The Hong Kong government is to blame for this second wave of cases. In late February, the virus was still under control, thanks to the collective effort of the general public. Hongkongers should be given credit for their awareness of personal hygiene and voluntary use of masks. Yet, Chief Executive Carrie Lam Cheng Yuet-ngor refused to take extra precautions such as shutting borders and imposing stricter containment measures.
It has passed a coronavirus aid package, which includes C$52 billion (US$36 billion) in direct support to families and businesses, and C$55 billion in additional aid through tax deferrals.
Other measures that have been announced include C$10 billion in credit support to businesses. To prevent lay-offs, small business employers will be provided with a temporary wage subsidy for three months.
Workers affected by the outbreak will receive a taxable benefit of C$2,000 for up to four months, whether or not they qualify for employment insurance.

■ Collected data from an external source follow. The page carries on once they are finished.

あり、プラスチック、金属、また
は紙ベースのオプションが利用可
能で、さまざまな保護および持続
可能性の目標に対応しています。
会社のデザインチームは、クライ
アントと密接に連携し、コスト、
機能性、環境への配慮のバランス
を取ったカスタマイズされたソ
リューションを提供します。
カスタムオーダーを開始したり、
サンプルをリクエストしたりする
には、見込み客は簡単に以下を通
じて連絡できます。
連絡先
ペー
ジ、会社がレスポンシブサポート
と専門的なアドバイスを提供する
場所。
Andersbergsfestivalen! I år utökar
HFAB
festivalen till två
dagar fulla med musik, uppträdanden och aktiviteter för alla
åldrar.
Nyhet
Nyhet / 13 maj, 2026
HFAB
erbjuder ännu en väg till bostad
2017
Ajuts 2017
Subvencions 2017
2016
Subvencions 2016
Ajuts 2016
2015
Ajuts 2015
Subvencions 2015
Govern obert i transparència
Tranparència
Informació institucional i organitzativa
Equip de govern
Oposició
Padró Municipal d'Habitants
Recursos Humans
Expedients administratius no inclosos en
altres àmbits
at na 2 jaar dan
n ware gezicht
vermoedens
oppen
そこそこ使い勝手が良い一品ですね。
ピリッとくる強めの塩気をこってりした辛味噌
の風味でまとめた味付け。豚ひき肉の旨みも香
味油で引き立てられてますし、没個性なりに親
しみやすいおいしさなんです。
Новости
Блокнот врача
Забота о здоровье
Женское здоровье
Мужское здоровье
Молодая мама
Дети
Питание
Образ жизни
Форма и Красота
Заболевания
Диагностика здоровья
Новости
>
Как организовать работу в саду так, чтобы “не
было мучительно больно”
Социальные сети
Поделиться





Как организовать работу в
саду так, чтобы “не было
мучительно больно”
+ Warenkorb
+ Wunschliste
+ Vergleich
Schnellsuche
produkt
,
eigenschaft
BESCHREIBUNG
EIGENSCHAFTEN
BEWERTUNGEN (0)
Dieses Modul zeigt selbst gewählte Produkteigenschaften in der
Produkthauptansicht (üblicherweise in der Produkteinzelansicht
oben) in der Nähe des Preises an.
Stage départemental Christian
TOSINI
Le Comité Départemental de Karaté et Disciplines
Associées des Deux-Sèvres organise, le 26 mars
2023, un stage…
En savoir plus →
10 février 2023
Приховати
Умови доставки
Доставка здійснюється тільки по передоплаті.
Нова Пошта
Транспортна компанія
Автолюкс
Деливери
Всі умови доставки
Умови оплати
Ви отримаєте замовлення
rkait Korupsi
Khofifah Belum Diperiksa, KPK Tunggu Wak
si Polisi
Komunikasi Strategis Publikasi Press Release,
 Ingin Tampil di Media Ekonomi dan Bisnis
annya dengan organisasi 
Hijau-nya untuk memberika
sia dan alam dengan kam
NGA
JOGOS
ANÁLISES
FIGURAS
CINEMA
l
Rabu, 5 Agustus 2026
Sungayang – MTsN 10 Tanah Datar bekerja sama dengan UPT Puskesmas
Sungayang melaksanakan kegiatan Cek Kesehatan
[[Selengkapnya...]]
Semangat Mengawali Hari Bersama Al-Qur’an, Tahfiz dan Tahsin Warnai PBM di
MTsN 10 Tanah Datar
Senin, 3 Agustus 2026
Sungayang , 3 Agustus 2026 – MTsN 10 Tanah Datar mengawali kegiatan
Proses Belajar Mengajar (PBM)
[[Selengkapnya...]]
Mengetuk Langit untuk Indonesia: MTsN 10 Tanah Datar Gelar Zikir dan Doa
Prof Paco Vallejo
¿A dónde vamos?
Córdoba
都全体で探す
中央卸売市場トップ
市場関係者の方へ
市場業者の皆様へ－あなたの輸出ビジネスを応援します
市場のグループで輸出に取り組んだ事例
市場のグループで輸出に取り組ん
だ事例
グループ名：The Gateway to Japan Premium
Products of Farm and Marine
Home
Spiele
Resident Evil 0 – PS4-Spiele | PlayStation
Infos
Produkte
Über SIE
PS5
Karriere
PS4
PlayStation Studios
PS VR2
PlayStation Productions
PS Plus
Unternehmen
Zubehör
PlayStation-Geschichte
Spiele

Low-income individuals and families will receive additional help – a special payment under the Goods and Services Tax credit, estimated to cost C$5.5 billion. Students have always been among the Canadian government’s top priorities; a six-month freeze on student loan repayments has been announced.
The Canadian government has made a prompt response to the economic crisis brought on by the coronavirus pandemic, as responsible governments surely should. Amid lockdowns and restrictions on public gatherings, hospitality and entertainment business have been put on hold.
By helping both individuals and businesses during difficult times, the Canadian government has brought the country together in the fight against Covid-19. Morale is higher than ever, as the government and people of Canada stand side by side.
There is no such luck with the Hong Kong government, however. Leaving aside the border issue, Lam’s administration has done little to ensure sufficient supplies of protective equipment to meet the needs of medical workers and the public.
Lam’s poor response to the coronavirus crisis has led to more anti-government sentiment, following more than six months of protests. It seems her administration has no intention of seizing the opportunity to make peace with Hongkongers and combating the epidemic together.
The fact remains that Hongkongers do not trust the government. Morale among medical workers is low. Pro-establishment companies care only about their own interests, and are reluctant to step up and offer help to the general public. If Hong Kong continues to be divided, it will crack under the pressure of a massive outbreak.
A government that is determined to contain the virus should provide sufficient financial support to individuals and families. Only then can people stay at home, without having to worry about how they can pay bills and buy daily necessities.